What we call looking expensive is, at bottom, the visible dimension of this internal state. The signal being read by others is real: it reflects actual expenditure of time and money and attention. But it also reflects something less quantifiable, a particular relationship to the self, a daily practice of taking one’s own appearance seriously enough to invest in it. That relationship, and the confidence it produces, is itself part of what reads as status. You cannot always buy the confidence. You can buy the conditions that tend to produce it.

This is the uncomfortable truth that sits at the centre of the beauty premium, the labour market research, the skin lightening statistics, and the sociology of inconspicuous consumption. Appearance is not merely decorative. It is functional. It produces real outcomes, in money and opportunity and social access, for the people who successfully read and perform its signals. To say that this is superficial is technically accurate and practically useless. It tells you nothing about what to do with the information.

The Tax Nobody Names

In Vienna, where many of the women who spend on beauty maintenance are from Nigeria, Ghana, Ethiopia, and other parts of the African diaspora, the grooming calculus carries an additional layer. You are not only performing competence within a shared cultural framework. You are performing it across one. The markers that read as polished and professional within one community may be invisible or illegible to the hiring manager or landlord or colleague whose cultural grammar is different. The reverse is also true: the markers that read as ‘aspiring’ within a predominantly white professional context, the particular haircare regime required for natural hair, and the specific costs of maintaining skin that is not the default shade in European advertising, are borne disproportionately and rarely acknowledged as such.

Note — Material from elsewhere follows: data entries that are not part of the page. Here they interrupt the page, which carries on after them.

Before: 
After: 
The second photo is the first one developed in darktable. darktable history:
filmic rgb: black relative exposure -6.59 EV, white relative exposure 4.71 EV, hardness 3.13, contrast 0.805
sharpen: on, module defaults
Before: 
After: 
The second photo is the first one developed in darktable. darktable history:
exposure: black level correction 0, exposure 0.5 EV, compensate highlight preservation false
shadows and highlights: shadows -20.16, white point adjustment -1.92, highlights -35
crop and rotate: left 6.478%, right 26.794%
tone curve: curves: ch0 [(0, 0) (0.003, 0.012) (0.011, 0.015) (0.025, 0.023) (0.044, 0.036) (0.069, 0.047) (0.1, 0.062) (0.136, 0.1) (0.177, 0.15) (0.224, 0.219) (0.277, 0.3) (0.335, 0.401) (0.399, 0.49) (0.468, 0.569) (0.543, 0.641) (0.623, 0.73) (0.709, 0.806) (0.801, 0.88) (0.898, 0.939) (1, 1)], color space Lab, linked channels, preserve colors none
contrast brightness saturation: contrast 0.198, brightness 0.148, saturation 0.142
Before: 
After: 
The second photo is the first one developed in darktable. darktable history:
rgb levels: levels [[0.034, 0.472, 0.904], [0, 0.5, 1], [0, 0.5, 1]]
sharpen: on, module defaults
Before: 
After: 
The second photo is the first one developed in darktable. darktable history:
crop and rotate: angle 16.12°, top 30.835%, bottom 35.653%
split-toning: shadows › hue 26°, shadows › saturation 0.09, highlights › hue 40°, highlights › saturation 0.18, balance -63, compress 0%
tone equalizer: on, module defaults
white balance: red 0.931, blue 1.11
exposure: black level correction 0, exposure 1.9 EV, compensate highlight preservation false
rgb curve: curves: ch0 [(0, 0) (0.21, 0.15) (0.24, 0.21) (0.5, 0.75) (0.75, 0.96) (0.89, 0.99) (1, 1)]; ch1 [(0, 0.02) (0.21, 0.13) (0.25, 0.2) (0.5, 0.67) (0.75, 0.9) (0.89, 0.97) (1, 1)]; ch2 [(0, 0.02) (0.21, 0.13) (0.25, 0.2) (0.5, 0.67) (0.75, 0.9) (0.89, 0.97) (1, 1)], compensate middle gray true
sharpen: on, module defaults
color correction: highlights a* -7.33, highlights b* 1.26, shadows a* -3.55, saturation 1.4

The beauty tax is real. It just falls differently depending on where you start.

There is no neutral position from which to discuss looking expensive, because there is no neutral standard against which expensive is measured. The standard was built somewhere, by someone, at a particular historical moment, and it has been maintained, modified, and commercially exploited by industries with strong incentives to ensure that it remains just beyond the reach of anyone who does not already possess it. The woman in the Lagos salon, the one in the Vienna dermatologist’s chair, the teenager editing her selfies in Shenzhen with apps that widen her eyes and soften her jaw: they are all negotiating with the same underlying structure, dressed in different local costumes, operating at very different price points, but unified by the same fundamental understanding that how you look will be read, that the reading will have consequences, and that the consequences are worth paying to influence.

Whether that is a story about human vanity, or human rationality, or the ingenuity of industries that have learned to profit from both simultaneously, depends on which part of it you are standing in.